Dermatol Surg. 1999 Apr;25(4):311-5.
BACKGROUND: Vitamin E is a generic term for a group of tocol and tocotrienol derivatives. Since the discovery that vitamin E is the major lipid soluble antioxidant in skin, this substance has been tried for the treatment of almost every type of skin lesion imaginable. Anecdotal reports claim that vitamin E speeds wound healing and improves the cosmetic outcome of burns and other wounds. Many lay people use vitamin E on a regular basis to improve the outcome of scars and several physicians recommend topical vitamin E after skin surgery or resurfacing.
OBJECTIVE: We attempted to determine whether topically applied vitamin E has any effect on the cosmetic appearance of scars as suggested by multiple anectodal reports.
METHODS: Fifteen patients who had undergone skin cancer removal surgery were enrolled in the study. All wounds were primarily closed in 2 layers. After the surgery, the patients were given two ointments each labeled A or B. A was Aquaphor, a regular emollient, and the B was Aquaphor mixed with vitamin E. The scars were randomly divided into parts A and B. Patients were asked to put the A ointment on part A and the B ointment on part B twice daily for 4 weeks. The study was double blinded. The physicians and the patients independently evaluated the scars for cosmetic appearance on Weeks 1, 4, and 12. The criteria was simply to recognize which side of the scar looked better if there was any difference. The patients’ and the physicians’ opinions were recorded. A third blinded investigator was shown photographs of the outcomes and their opinion was also noted.
RESULTS: The results of this study show that topically applied vitamin E does not help in improving the cosmetic appearance of scars and leads to a high incidence of contact dermatitis.
CONCLUSIONS: This study shows that there is no benefit to the cosmetic outcome of scars by applying vitamin E after skin surgery and that the application of topical vitamin E may actually be detrimental to the cosmetic appearance of a scar. In 90% of the cases in this study, topical vitamin E either had no effect on, or actually worsened, the cosmetic appearance of scars. Of the patients studied, 33% developed a contact dermatitis to the vitamin E. Therefore we conclude that use of topical vitamin E on surgical wounds should be discouraged.

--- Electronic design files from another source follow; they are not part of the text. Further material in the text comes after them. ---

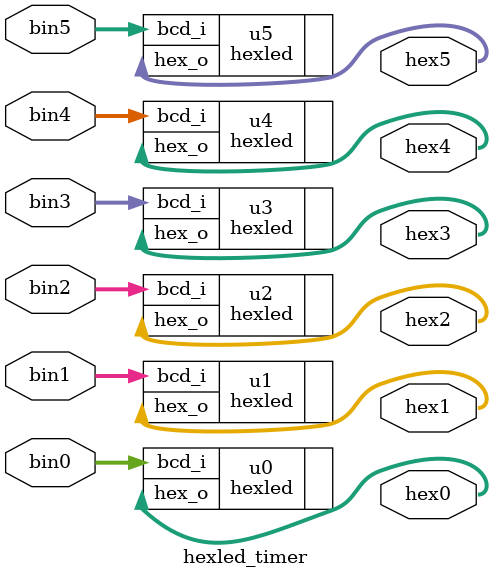
<source format=sv>
module hexled_timer (
    input logic [3:0] bin0,bin1,bin2,bin3,bin4,bin5,
    output logic [6:0] hex0,hex1,hex2,hex3,hex4,hex5
);
//
hexled u0 (
    .bcd_i(bin0),
    .hex_o(hex0)
);
//
hexled u1 (
    .bcd_i(bin1),
    .hex_o(hex1)
);
//
hexled u2 (
    .bcd_i(bin2),
    .hex_o(hex2)
);
//
hexled u3 (
    .bcd_i(bin3),
    .hex_o(hex3)
);
//
hexled u4 (
    .bcd_i(bin4),
    .hex_o(hex4)
);
//
hexled u5 (
    .bcd_i(bin5),
    .hex_o(hex5)
);
//
endmodule 
</source>
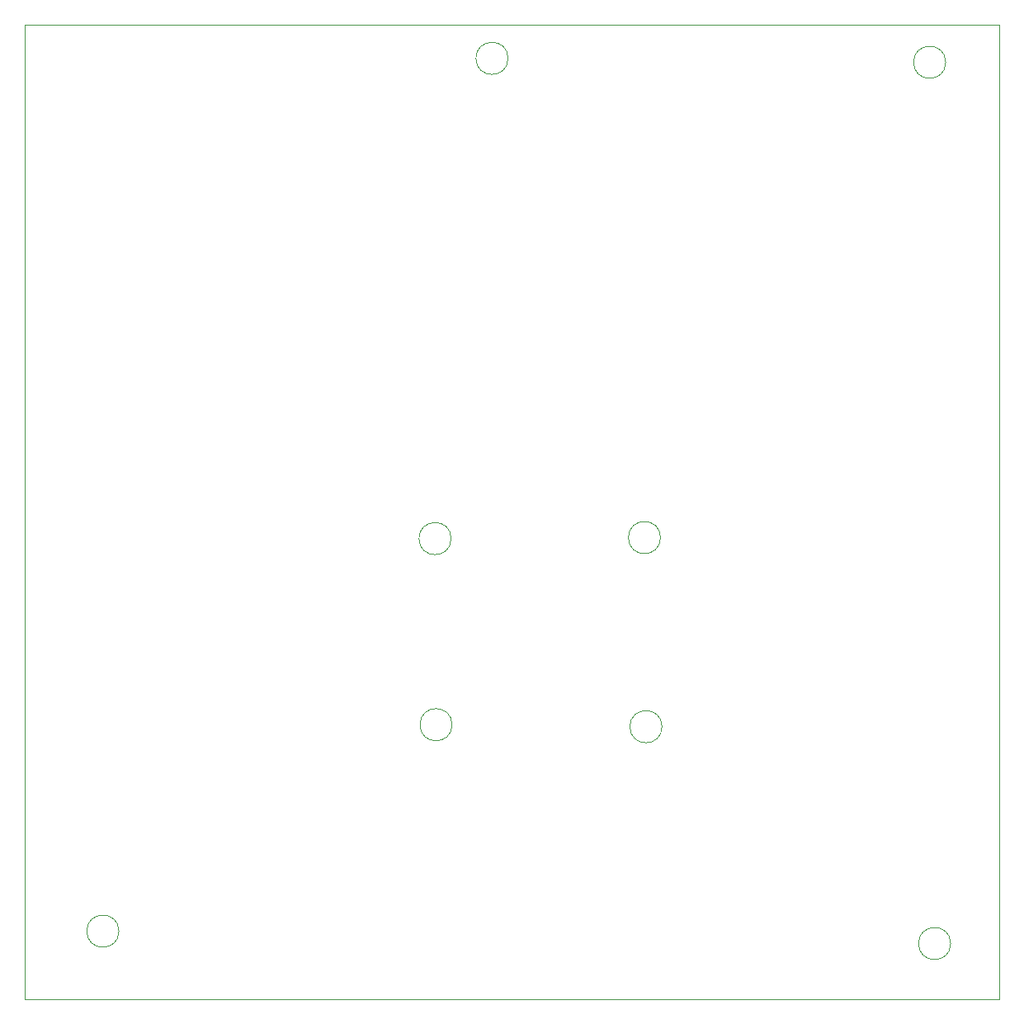
<source format=gbr>
%TF.GenerationSoftware,KiCad,Pcbnew,(6.0.1)*%
%TF.CreationDate,2022-05-21T12:13:39-05:00*%
%TF.ProjectId,esp32_2,65737033-325f-4322-9e6b-696361645f70,rev?*%
%TF.SameCoordinates,Original*%
%TF.FileFunction,Profile,NP*%
%FSLAX46Y46*%
G04 Gerber Fmt 4.6, Leading zero omitted, Abs format (unit mm)*
G04 Created by KiCad (PCBNEW (6.0.1)) date 2022-05-21 12:13:39*
%MOMM*%
%LPD*%
G01*
G04 APERTURE LIST*
%TA.AperFunction,Profile*%
%ADD10C,0.100000*%
%TD*%
G04 APERTURE END LIST*
D10*
X92074000Y-137007600D02*
G75*
G03*
X92074000Y-137007600I-1650000J0D01*
G01*
X82423000Y-43980000D02*
X182423000Y-43980000D01*
X182423000Y-43980000D02*
X182423000Y-143980000D01*
X182423000Y-143980000D02*
X82423000Y-143980000D01*
X82423000Y-143980000D02*
X82423000Y-43980000D01*
X126160800Y-96723200D02*
G75*
G03*
X126160800Y-96723200I-1650000J0D01*
G01*
X126262400Y-115824000D02*
G75*
G03*
X126262400Y-115824000I-1650000J0D01*
G01*
X176910000Y-47853600D02*
G75*
G03*
X176910000Y-47853600I-1650000J0D01*
G01*
X147649200Y-96621600D02*
G75*
G03*
X147649200Y-96621600I-1650000J0D01*
G01*
X147801600Y-116027200D02*
G75*
G03*
X147801600Y-116027200I-1650000J0D01*
G01*
X177418000Y-138277600D02*
G75*
G03*
X177418000Y-138277600I-1650000J0D01*
G01*
X132002800Y-47447200D02*
G75*
G03*
X132002800Y-47447200I-1650000J0D01*
G01*
M02*

</source>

Effect of dietary antioxidants on serum lipid contents and immunoglobulin productivity of lymphocytes in Sprague-Dawley rats
Kaku S, Yunoki S, Mori M, Ohkura K, Nonaka M, Sugano M, Yamada K
Biosci Biotechnol Biochem. 1999 Mar;63(3):575-6.
Sprague-Dawley rats were fed alpha-tocopherol, tocotrienol, or quercetin to examine their dietary effects on serum lipid contents and immunoglobulin productivity. In tocotrienol or quercetin groups, serum triglyceride was lower than in the none group. Moreover, in the alpha-tocopherol group, serum IgA level and IgA productivity of MLN lymphocytes were high, while in the tocotrienol group, IgM productivity of spleen lymphocytes and IgA, IgG, and IgM productivity of MLN lymphocytes were high. Thus, we suggested each antioxidant had different effects in rats.